Simone de Beauvoir belki de kadınlık tarihinin en güçlü isimlerinden. Nisan 1986’da öldüğünde ardında kadın hareketi adına büyük bir miras bıraktı. Cenazesine katılan 5bin kişi onu uğurlarken artık unutulmazlar arasına girdiğinin herkes farkındaydı. İkinci cins kitabının yazarı Simone de Beauvoir’in külleri, kendisinden altı yıl önce ölen Jean Paul Sartre’nin yanında yerini aldı. Kadınlar ona çok şey borçlular. Bugün pek hatırlamasalar da yaşamlarında sahip oldukları pek çok imkânı, onun fikirlerinin yarattığı ve özgürleştirdiği bir ortama borçlular.
O, bir kadın olarak kelimenin tam manasıyla usta bir rol modeldi.

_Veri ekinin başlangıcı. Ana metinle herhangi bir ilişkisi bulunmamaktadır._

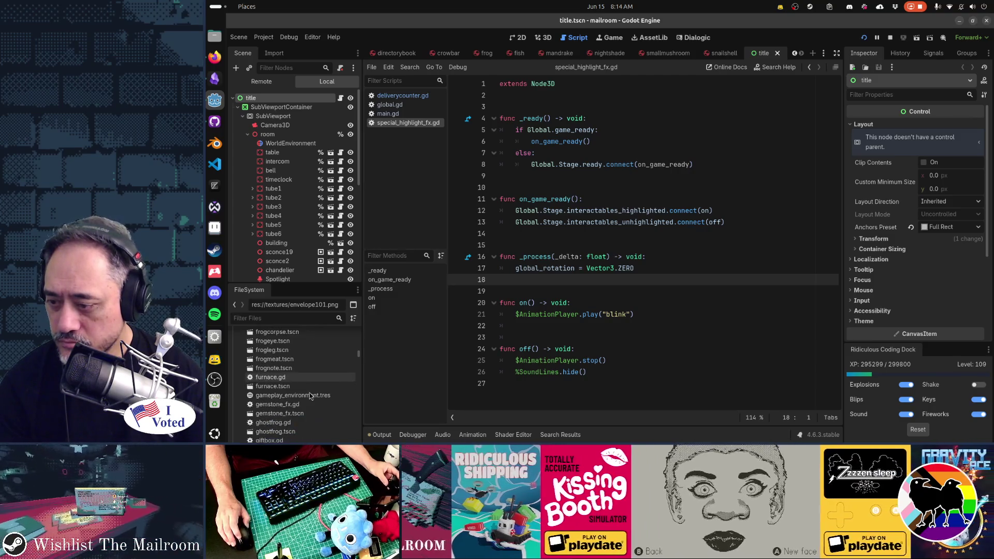
{"action": "scroll", "coordinate": [311, 396], "scroll_direction": "down", "scroll_amount": 2}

Yaşamını kurmak isteyen her genç kadın için kılavuz olabilecek bir rehber, eserlerini okuyanlar için kendi hürriyet tanımlarını yaratabilecekleri bir dost. Kadınların yalnız olduğu ve yalnızlaştırıldığı bu dünyada, bu kadın gerçekten kadınca bir yaşam sürdürmeyi tercih etti. Erkeklerin dünyasında erkek taklidi yapmadan, onların gözlerinin içine baka baka kadınca yaşadı. Bugünlerde pek makbul olmayacak şekilde güçlüydü ve popüler kültürün kadınlara empoze ettiği her şeyi kendi ahlak anlayışının süzgecinden geçirmekte kararlıydı.
Sartre ile olan ilişkisi tam 51 yıl sürdü. Birbirleriyle geçirdikleri bu hayat tarifsizdi. Onların ilişkisinde aklınıza gelebilecek ve gelemeyecek her şey vardı. Tüm korkularınızı, tüm mahrem algılarınızı yıkabilirlerdi. Bunun hemen ardından çağımızın sevgisizliğe saplanmış haz bencilliğini boşa düşürecek kadar yoğun bir sevgiyi de birlikteliklerinde var edebildiler. Anlayacağınız onlar bizim pek de idrak edebileceğimiz insanlar değildi.
Acısıyla Tatlısıyla Yarım Asır
Birbirlerine yaşam sevinci ve manevi zenginlik katan bu iki insan, iki yol arkadaşı gibi uzun soluklu ömürlerinde hep beraber yürüdüler. Düştüler kalktılar, yaşamla ve kötülüklerle birlikte savaştılar. Varoluşçuluk, onların birlikteliklerinin meyvesi oldu. Dünyalarının hakikatini çocukları gibi korudular ve düşünceleri sayısız meyveler verdi. Fikirleri, 1960’larda rol model olarak pek çok çevrede kabul de gördü. 1980’lere gelindiğinde onları lanetleyen, ahlaksızlık timsali bulan da oldu.
Tüm bunlara rağmen ayrılmaz bir şekilde birbirlerine ve ortak fikirlerine bağlı kaldılar. Hiç evlenmediler, hiç çocukları olmadı, aynı evde hiç yaşamadılar. Farklı insanlarla da ilişkileri oldu ama birbirlerine karşı hep dürüst olmayı ve bağlılıklarını sürdürdüler. Uzak mesafeler dahi onları birbirinden asla koparamadı. 1929 yılında tanıştılar, 1980’de Sartre’nin vefatıyla ayrıldılar.